## PROBLEM DESCRIPTION
Can you continue the numbered countdown of songs from the point where it stops?

## READING TEXT
•••

87. Willie Nelson and Merle Haggard

‘Pancho And Lefty’

Two great country outlaws team up for a classic outlaw ballad: “Pancho and Lefty,” by Texas songwriter Townes Van Zandt. One night on tour, Willie’s daughter Lana played him Emmylou Harris’ version. Willie was so blown away that he recorded it immediately with his band, then woke up his tourmate Merle to sing his part. A few months later, their one-take duet was a Number One country hit. In the video, Willie plays Pancho and Hag plays Lefty. But both their grizzled voices fit Van Zandt’s hard-ass poetry, as when Willie growls, “Livin’ on the road, my friend, is supposed to keep you clean/Now you wear your skin like iron and your breath’s as hard as kerosene.” At Willie’s 60th-birthday concert, he sang “Pancho and Lefty” with another outlaw who’d lived out this story: Bob Dylan.

86. Shalamar

‘Dead Giveaway’

Shalamar hit the sweet spot between L.A. R&B and London New Wave, with the shiny black-leather funk of “Dead Giveaway.” It’s a last dance for the classic Shalamar trio: smooth frontman Howard Hewett, future solo diva Jody Watley, and New Romantic style icon Jeffrey Daniel, more famous in Europe, Asia, and Africa than at home. They had their roots in Seventies disco — Watley and Daniels started out as Soul Train dancers, chosen for the group by Don Cornelius himself. But “Dead Giveaway” sums up the era when Daniel was hitting the London clubs with Bananarama and Culture Club. Equally great: “No Limits (The Now Club),” about a hotspot open to disco dancers, punks, and rockabillys, where “Beethoven freaks are into funk.” Shalamar went on to do one of the Eighties’ few protest songs about police racism: “Don’t Get Stopped in Beverly Hills.”

85. Joan Jett

‘The French Song’

Joan Jett deserves credit for so many innovations, but “The French Song” is one of her boldest moves: an explicit garage-metal ode to a threesome. After fighting her way to the top with “I Love Rock & Roll,” Joan refused to tone it down for the mainstream. Her next album, brilliantly titled Album, has “The French Song,” where she rips through the chorus in her hilariously abrasive all-American sneer: “J’aime faire I’amour sur tout a trois!” In case you don’t parlez-vous her francais, she spells it out for you: “I have to laugh out loud, when you say three’s a crowd.” It was the “voulez vous couchez avec moi” of its time, yet it ruled MTV all summer. Proof that St. Joan really doesn’t give a damn about her mauvaise réputation. Eat your heart out, Serge Gainsbourg.

•••

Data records
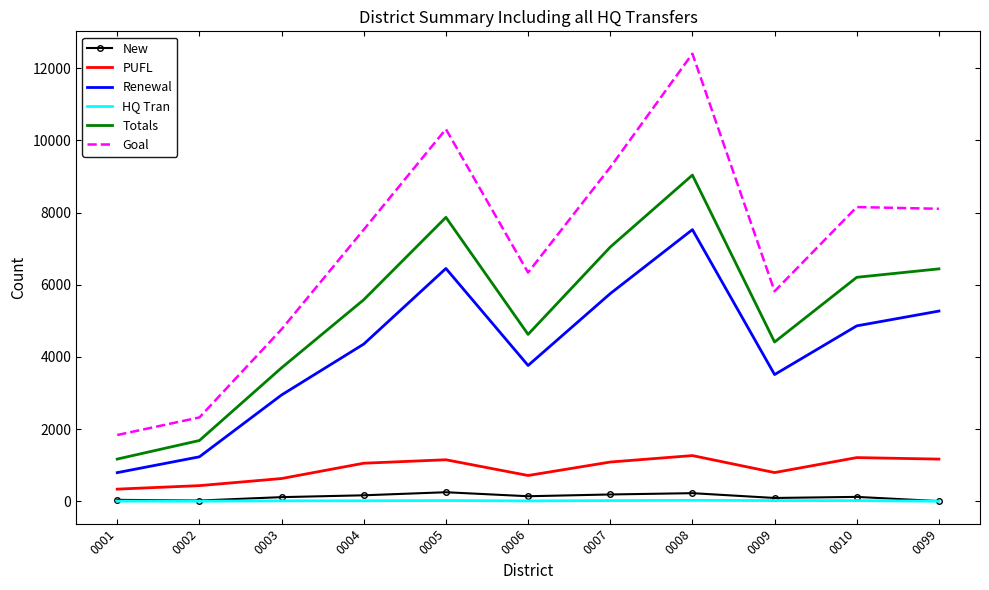

How many series are shown in this chart?

6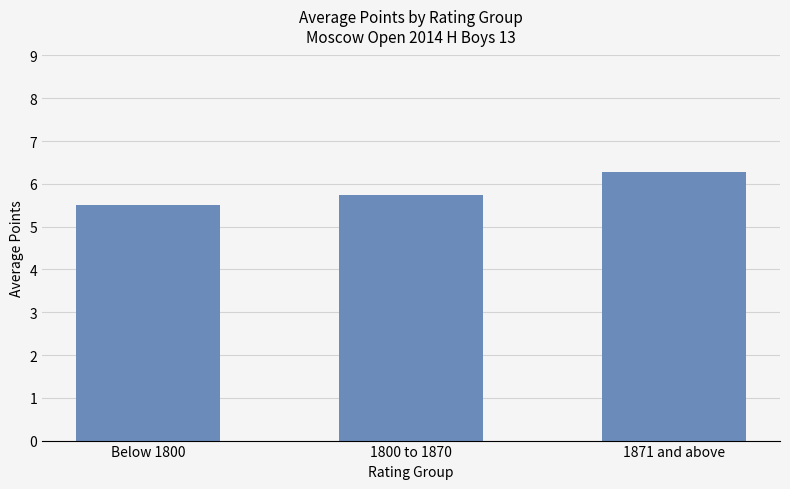

What is the sum of the values at Below 1800 and 1800 to 1870?

11.2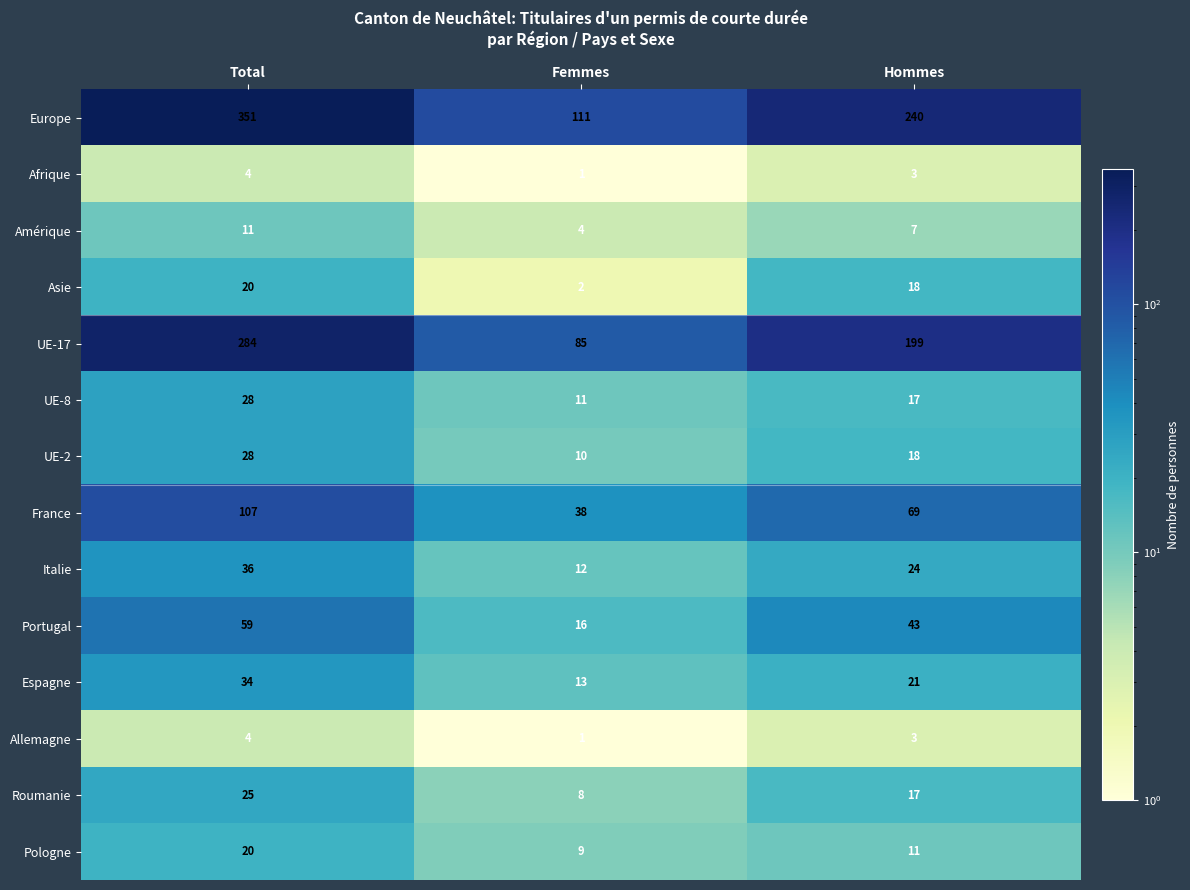

What is the sum of the Amérique values at Total and Hommes?

18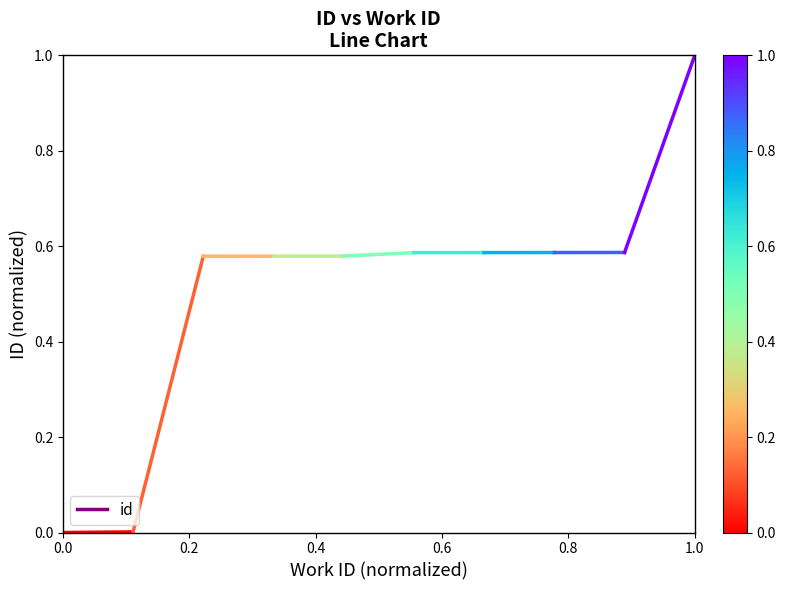

Is this an area chart (filled region under the line)?

No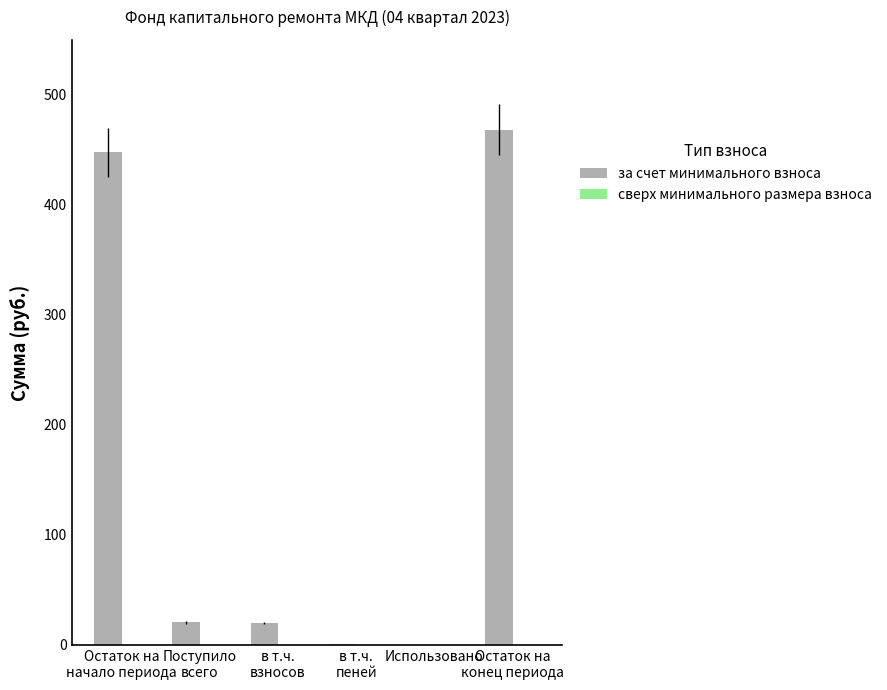

How many series are shown in this chart?

1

•••

## OUTPUT
84. The Fall

‘Hotel Bloedel’

Mark E. Smith was notorious as the “Hip Priest” of U.K. post-punk, leading the Fall with the most evil sneer in rock & roll. But his music took a surprise turn in the early Eighties, when he arrived home with a young American bride on his arm. Brix Smith was a blond California art girl who was glam, tuneful, flashy, and a few dozen other things that he wasn’t. But they mesh in “Hotel Bloedel,” the song that kicked off the Fall’s classic Mark-and-Brix heyday, from the album Perverted by Language. “The first song I ever recorded with the Fall,” she recalls in her memoir, The Rise, the Fall, and the Rise. Her doomy croon meets his slang-king snarl over droning violin for a profoundly creepy epic. Brix Smith Start is now an acclaimed London fashion designer. Mark E. Smith died in 2018 — but he’s still scaring people.

83. Elton John

‘I’m Still Standing’

The bitch was back. Many people figured Elton John was washed up at this point, and he was serving them plenty of evidence. (Have you listened to Jump Up! lately? Don’t.) But Captain Fantastic came back strong as an elder statesman in “I’m Still Standing,” his kickiest hit in years. He proved his New Romantic cred in the video, a pansexual MTV smash where he frolics on the French Riviera with an army of naked gay clowns. You can spot future Dancing With the Stars judge Bruno Tonioli, as the leather-thonged hotel doorman who Elton tips with a fistful of glitter. (The queer equivalent of catching the keys in a ZZ Top video.) Elton took a break during the video shoot to guzzle a half-dozen martinis with Duran Duran. After “I’m Still Standing,” he never faced another popularity crisis.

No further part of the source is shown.